The minimum radius generally seen in N scale is 9 3/4 in. (Atlas tracks).It allows four axle diesels,the smallest steamers and up to moderately sized cars.Some six axle engines may be able to deal with such curves,but they clearly look uncomfortable at it.

Then the other Atlas curve standard is eleven in.Not perfect yet but a definite improvement.It accomodates any six axle loco,six driver steamers and any freight cars.The longer (85 ft) passenger cars may handle it but don't reaaly look right on eleven innch radius.

Thirteen in. (that I consider an "in between" radius,or compromise) can accomodate most everything,including the Athearn's Big Boy but it is most obvious that it would look much better on 15,18 or even 20+ in. radiuses

There are two sets of standards...the radiuses trains can handle and the radiuses that the trains will look right on.

Track spacing in N is dictated again by what you want to operate.Only very short locos and cars shouldn't hit eachother at 1 1/8 in. wich is the minimum.1 1/4 in. should be right for normal curves and rolling stock but 1 1/2 is even safer if you're to run long equipment on rather tight radiuses.BTW,these measures are track center to track center.


----------



## bigdintn (May 23, 2012)

Ok thanks, Is the radius measured from center of track, inside rail or outside rail. 

I will probable run mostly 4 axle older diesels and a bunch of shorter rolling stock. I may run a six axle train on the outer rails. I was thinking of trying to model old Missouri Pacific and Chessie system railroad on it. I may end up running a new union pacific bigger engine on it.
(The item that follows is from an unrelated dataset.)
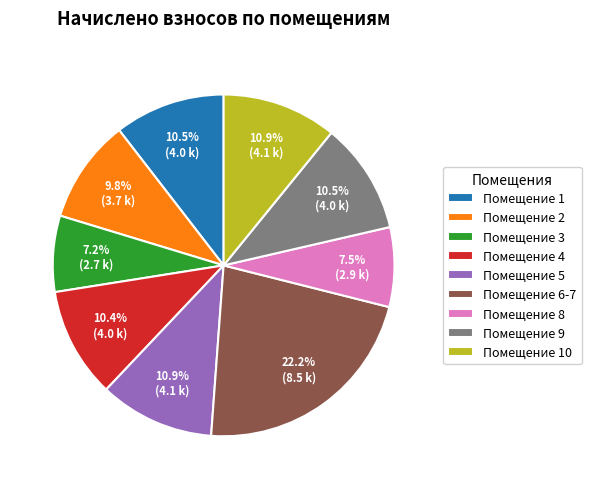

Does Помещение 1 account for over 50% of the chart?

No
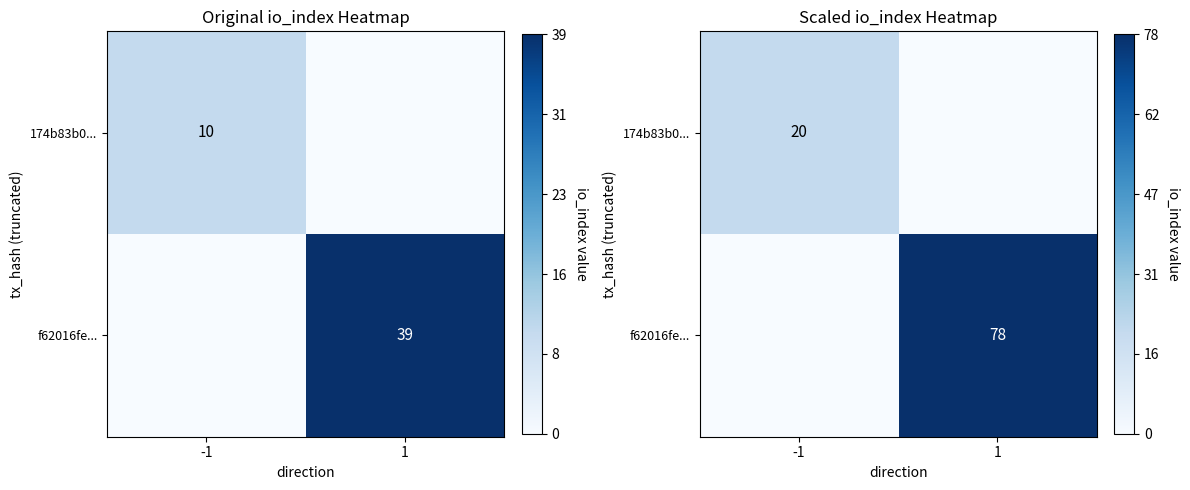

Which series changed the most between -1 and 1?

f62016fe...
I am just running ideas though my mind to see how much room I need / have or what I can do


----------



## Carl (Feb 19, 2012)

Radius is measured from center of track.

Good Luck


----------



## waltr (Aug 15, 2011)

The NMRA has standards & recommendations for track spacing.
http://www.nmra.org/standards/sandrp/consist.html

See RP10 & RP11.


----------



## bigdintn (May 23, 2012)

waltr said:


> The NMRA has standards & recommendations for track spacing.
> http://www.nmra.org/standards/sandrp/consist.html
> 
> See RP10 & RP11.


Hey Thanks that is a big help


----------